◆ **Provided information**:

══════

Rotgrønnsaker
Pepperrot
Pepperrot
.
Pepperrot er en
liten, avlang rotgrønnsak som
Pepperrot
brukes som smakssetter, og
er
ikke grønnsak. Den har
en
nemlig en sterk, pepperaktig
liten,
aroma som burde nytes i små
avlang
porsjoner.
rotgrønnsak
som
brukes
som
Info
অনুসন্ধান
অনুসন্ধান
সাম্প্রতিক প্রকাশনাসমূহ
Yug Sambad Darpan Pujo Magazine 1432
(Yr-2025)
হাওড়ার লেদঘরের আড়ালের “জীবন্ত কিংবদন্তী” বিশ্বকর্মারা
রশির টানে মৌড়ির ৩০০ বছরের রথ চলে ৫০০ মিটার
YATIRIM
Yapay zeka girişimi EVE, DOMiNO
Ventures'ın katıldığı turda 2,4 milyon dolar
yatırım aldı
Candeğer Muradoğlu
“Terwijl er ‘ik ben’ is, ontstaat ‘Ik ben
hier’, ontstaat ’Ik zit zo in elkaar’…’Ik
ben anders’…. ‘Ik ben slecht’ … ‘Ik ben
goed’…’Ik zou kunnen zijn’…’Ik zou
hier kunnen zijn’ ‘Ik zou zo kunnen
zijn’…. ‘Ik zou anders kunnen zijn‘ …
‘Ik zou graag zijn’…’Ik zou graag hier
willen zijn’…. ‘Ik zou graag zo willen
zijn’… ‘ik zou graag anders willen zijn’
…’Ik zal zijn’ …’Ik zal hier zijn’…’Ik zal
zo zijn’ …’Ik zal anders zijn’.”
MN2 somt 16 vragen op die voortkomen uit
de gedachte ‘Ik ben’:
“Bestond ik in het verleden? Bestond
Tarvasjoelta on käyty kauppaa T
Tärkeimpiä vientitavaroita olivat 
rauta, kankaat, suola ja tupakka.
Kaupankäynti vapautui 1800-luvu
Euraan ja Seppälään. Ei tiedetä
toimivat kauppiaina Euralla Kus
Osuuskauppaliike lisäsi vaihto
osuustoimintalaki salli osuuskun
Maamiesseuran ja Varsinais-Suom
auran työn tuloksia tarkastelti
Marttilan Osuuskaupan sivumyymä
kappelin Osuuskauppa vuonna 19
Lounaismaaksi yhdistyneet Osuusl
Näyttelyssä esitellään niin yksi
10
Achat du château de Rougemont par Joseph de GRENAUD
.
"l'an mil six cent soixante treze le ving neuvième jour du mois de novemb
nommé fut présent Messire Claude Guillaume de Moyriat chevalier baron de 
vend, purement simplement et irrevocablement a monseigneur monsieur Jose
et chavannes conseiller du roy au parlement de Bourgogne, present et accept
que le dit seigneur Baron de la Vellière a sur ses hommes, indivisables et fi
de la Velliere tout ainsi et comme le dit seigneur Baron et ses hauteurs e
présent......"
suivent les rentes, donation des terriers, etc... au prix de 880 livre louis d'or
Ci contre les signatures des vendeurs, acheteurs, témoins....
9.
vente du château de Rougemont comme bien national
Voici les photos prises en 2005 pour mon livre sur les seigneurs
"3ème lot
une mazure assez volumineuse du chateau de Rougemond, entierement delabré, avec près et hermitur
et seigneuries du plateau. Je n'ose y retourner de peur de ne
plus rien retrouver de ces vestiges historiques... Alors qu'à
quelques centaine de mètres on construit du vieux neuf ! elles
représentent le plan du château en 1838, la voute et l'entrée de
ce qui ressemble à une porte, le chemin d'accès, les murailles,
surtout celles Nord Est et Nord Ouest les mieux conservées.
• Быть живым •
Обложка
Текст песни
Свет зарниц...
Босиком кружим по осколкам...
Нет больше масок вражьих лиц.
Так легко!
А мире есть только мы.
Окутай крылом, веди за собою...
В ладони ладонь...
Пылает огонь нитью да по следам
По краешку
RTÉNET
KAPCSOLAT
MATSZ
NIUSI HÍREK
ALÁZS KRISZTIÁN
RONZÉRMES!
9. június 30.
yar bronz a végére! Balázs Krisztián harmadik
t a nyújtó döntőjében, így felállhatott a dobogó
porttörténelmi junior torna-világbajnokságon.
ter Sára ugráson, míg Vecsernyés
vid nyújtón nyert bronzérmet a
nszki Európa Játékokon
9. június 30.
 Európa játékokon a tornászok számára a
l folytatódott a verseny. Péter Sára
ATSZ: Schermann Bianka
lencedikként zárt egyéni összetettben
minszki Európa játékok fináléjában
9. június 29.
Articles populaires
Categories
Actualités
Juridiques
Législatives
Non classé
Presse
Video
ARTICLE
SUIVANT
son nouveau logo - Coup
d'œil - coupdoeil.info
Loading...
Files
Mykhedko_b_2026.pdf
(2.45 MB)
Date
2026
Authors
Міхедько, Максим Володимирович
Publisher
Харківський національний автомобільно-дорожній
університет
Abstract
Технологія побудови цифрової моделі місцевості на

══════

◆ **Problem**: Would you reproduce every record above exactly as it appears?

◆ **Result of this task**:
Rotgrønnsaker
Pepperrot
Pepperrot
.
Pepperrot er en
liten, avlang rotgrønnsak som
Pepperrot
brukes som smakssetter, og
er
ikke grønnsak. Den har
en
nemlig en sterk, pepperaktig
liten,
aroma som burde nytes i små
avlang
porsjoner.
rotgrønnsak
som
brukes
som
Info
অনুসন্ধান
অনুসন্ধান
সাম্প্রতিক প্রকাশনাসমূহ
Yug Sambad Darpan Pujo Magazine 1432
(Yr-2025)
হাওড়ার লেদঘরের আড়ালের “জীবন্ত কিংবদন্তী” বিশ্বকর্মারা
রশির টানে মৌড়ির ৩০০ বছরের রথ চলে ৫০০ মিটার
YATIRIM
Yapay zeka girişimi EVE, DOMiNO
Ventures'ın katıldığı turda 2,4 milyon dolar
yatırım aldı
Candeğer Muradoğlu
“Terwijl er ‘ik ben’ is, ontstaat ‘Ik ben
hier’, ontstaat ’Ik zit zo in elkaar’…’Ik
ben anders’…. ‘Ik ben slecht’ … ‘Ik ben
goed’…’Ik zou kunnen zijn’…’Ik zou
hier kunnen zijn’ ‘Ik zou zo kunnen
zijn’…. ‘Ik zou anders kunnen zijn‘ …
‘Ik zou graag zijn’…’Ik zou graag hier
willen zijn’…. ‘Ik zou graag zo willen
zijn’… ‘ik zou graag anders willen zijn’
…’Ik zal zijn’ …’Ik zal hier zijn’…’Ik zal
zo zijn’ …’Ik zal anders zijn’.”
MN2 somt 16 vragen op die voortkomen uit
de gedachte ‘Ik ben’:
“Bestond ik in het verleden? Bestond
Tarvasjoelta on käyty kauppaa T
Tärkeimpiä vientitavaroita olivat 
rauta, kankaat, suola ja tupakka.
Kaupankäynti vapautui 1800-luvu
Euraan ja Seppälään. Ei tiedetä
toimivat kauppiaina Euralla Kus
Osuuskauppaliike lisäsi vaihto
osuustoimintalaki salli osuuskun
Maamiesseuran ja Varsinais-Suom
auran työn tuloksia tarkastelti
Marttilan Osuuskaupan sivumyymä
kappelin Osuuskauppa vuonna 19
Lounaismaaksi yhdistyneet Osuusl
Näyttelyssä esitellään niin yksi
10
Achat du château de Rougemont par Joseph de GRENAUD
.
"l'an mil six cent soixante treze le ving neuvième jour du mois de novemb
nommé fut présent Messire Claude Guillaume de Moyriat chevalier baron de 
vend, purement simplement et irrevocablement a monseigneur monsieur Jose
et chavannes conseiller du roy au parlement de Bourgogne, present et accept
que le dit seigneur Baron de la Vellière a sur ses hommes, indivisables et fi
de la Velliere tout ainsi et comme le dit seigneur Baron et ses hauteurs e
présent......"
suivent les rentes, donation des terriers, etc... au prix de 880 livre louis d'or
Ci contre les signatures des vendeurs, acheteurs, témoins....
9.
vente du château de Rougemont comme bien national
Voici les photos prises en 2005 pour mon livre sur les seigneurs
"3ème lot
une mazure assez volumineuse du chateau de Rougemond, entierement delabré, avec près et hermitur
et seigneuries du plateau. Je n'ose y retourner de peur de ne
plus rien retrouver de ces vestiges historiques... Alors qu'à
quelques centaine de mètres on construit du vieux neuf ! elles
représentent le plan du château en 1838, la voute et l'entrée de
ce qui ressemble à une porte, le chemin d'accès, les murailles,
surtout celles Nord Est et Nord Ouest les mieux conservées.
• Быть живым •
Обложка
Текст песни
Свет зарниц...
Босиком кружим по осколкам...
Нет больше масок вражьих лиц.
Так легко!
А мире есть только мы.
Окутай крылом, веди за собою...
В ладони ладонь...
Пылает огонь нитью да по следам
По краешку
RTÉNET
KAPCSOLAT
MATSZ
NIUSI HÍREK
ALÁZS KRISZTIÁN
RONZÉRMES!
9. június 30.
yar bronz a végére! Balázs Krisztián harmadik
t a nyújtó döntőjében, így felállhatott a dobogó
porttörténelmi junior torna-világbajnokságon.
ter Sára ugráson, míg Vecsernyés
vid nyújtón nyert bronzérmet a
nszki Európa Játékokon
9. június 30.
 Európa játékokon a tornászok számára a
l folytatódott a verseny. Péter Sára
ATSZ: Schermann Bianka
lencedikként zárt egyéni összetettben
minszki Európa játékok fináléjában
9. június 29.
Articles populaires
Categories
Actualités
Juridiques
Législatives
Non classé
Presse
Video
ARTICLE
SUIVANT
son nouveau logo - Coup
d'œil - coupdoeil.info
Loading...
Files
Mykhedko_b_2026.pdf
(2.45 MB)
Date
2026
Authors
Міхедько, Максим Володимирович
Publisher
Харківський національний автомобільно-дорожній
університет
Abstract
Технологія побудови цифрової моделі місцевості на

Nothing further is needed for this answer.